For the first 22 years of my life, I was not a person who moved. Not really. A bit of yoga at home when the mood struck. A couple of nervous attempts at the gym that never lasted longer than the membership I'd already stopped using.

Exercise felt like something other people understood — a language I'd never been taught and assumed I'd missed the window to learn. I wasn't unfit on purpose. I just genuinely didn't know where to begin, and every attempt confirmed the quiet story I'd told myself: this isn't for me.

Then, almost by accident, that story fell apart.

I happened to work near a pole studio. One day, with a friend and not much of a plan, I decided to try a class. I had no expectations — if anything, I expected to be bad at it and a little embarrassed.

What I got instead was a teacher who made me feel completely safe. Supported, not judged. Like it was okay to be a beginner, okay to be weak, okay to not know what I was doing. That feeling changed everything. I walked out hooked.

For the first time, moving my body felt like play instead of punishment.

Hooked turned into four, five times a week. I added flexibility classes. I started looking forward to it the way you look forward to seeing friends. And somewhere in there, the thing I'd been so intimidated by quietly stopped being scary.

So I kept pulling the thread. I walked into a gym — the place that used to defeat me — and it wasn't a mystery anymore. I tried calisthenics. I tried more sports than I can count. Each one opened another door. Movement had gone from a closed world to one I got to explore however I wanted.

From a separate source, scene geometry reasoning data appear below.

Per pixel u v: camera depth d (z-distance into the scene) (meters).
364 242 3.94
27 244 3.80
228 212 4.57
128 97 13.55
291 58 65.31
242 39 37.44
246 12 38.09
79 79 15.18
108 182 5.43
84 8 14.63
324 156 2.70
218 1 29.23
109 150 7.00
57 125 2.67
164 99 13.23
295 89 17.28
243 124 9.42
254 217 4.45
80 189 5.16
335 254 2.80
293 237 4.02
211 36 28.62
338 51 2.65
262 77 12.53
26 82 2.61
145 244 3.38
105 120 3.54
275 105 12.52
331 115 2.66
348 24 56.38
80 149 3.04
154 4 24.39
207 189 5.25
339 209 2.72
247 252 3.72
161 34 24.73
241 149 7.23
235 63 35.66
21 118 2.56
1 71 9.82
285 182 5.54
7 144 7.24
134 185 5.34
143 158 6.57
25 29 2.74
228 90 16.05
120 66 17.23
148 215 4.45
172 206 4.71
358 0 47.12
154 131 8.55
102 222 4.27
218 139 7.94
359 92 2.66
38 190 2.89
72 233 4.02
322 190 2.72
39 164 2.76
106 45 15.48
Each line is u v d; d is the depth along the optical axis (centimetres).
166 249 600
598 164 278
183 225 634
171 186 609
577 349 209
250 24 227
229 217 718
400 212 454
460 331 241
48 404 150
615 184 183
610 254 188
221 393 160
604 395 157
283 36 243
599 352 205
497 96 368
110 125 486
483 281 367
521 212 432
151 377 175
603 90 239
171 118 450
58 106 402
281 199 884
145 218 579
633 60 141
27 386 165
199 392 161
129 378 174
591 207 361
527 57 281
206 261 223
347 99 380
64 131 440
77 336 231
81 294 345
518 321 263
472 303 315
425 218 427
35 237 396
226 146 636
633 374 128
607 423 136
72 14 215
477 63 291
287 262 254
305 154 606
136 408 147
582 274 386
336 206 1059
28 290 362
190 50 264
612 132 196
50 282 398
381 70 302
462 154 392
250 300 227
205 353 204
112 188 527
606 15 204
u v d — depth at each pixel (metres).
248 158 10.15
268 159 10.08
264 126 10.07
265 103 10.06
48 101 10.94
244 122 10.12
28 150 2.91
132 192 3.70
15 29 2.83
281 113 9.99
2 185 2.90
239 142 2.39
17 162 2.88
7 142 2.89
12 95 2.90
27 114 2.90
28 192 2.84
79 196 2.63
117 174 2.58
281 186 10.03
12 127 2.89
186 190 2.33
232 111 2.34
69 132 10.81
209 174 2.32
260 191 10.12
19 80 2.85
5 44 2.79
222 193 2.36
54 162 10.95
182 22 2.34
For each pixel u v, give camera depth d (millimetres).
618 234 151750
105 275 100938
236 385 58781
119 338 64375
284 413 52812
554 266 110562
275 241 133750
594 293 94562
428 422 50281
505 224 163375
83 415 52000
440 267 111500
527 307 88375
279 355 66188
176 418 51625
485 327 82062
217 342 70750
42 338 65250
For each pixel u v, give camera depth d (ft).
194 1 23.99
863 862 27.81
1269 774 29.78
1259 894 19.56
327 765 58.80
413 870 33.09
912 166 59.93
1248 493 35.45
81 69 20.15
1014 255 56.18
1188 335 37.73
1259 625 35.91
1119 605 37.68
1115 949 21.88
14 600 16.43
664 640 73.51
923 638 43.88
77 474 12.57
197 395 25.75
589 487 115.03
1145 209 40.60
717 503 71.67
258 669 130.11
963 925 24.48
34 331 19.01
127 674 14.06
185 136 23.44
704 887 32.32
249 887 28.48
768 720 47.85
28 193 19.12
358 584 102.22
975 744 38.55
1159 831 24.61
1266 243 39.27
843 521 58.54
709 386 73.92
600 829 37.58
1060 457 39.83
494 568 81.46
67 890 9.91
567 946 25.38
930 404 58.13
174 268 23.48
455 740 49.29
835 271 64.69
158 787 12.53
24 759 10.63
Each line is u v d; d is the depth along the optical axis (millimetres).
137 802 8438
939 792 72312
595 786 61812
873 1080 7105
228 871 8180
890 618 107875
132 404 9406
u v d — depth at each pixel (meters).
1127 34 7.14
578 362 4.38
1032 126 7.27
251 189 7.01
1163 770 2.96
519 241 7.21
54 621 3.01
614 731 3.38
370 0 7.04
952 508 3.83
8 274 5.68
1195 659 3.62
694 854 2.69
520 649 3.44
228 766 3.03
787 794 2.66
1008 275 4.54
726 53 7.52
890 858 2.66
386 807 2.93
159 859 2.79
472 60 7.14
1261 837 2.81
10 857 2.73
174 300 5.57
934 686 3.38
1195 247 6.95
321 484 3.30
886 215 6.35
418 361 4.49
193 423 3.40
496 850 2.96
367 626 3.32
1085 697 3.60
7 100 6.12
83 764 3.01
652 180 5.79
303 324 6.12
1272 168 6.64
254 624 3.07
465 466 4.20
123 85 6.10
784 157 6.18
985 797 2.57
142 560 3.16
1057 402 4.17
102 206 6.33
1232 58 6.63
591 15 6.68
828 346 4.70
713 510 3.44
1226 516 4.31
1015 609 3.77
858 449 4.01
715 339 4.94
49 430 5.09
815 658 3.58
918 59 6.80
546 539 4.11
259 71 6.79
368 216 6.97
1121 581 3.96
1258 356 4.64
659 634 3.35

What I think about now is how close I came to never walking into that first class. How many people are sitting exactly where I was at 22 — certain that being strong, or flexible, or athletic is something other people get to be.

It isn't. I'm living proof that it's built, not born, and that it can start at any age, from absolute zero.

That's why Pole Peak exists.

I want to help the people who think they can't do it — the ones who never found their sport, who feel weak or unsporty or too late — discover how good it feels to move their body in fun ways. Exactly the way someone once did for me.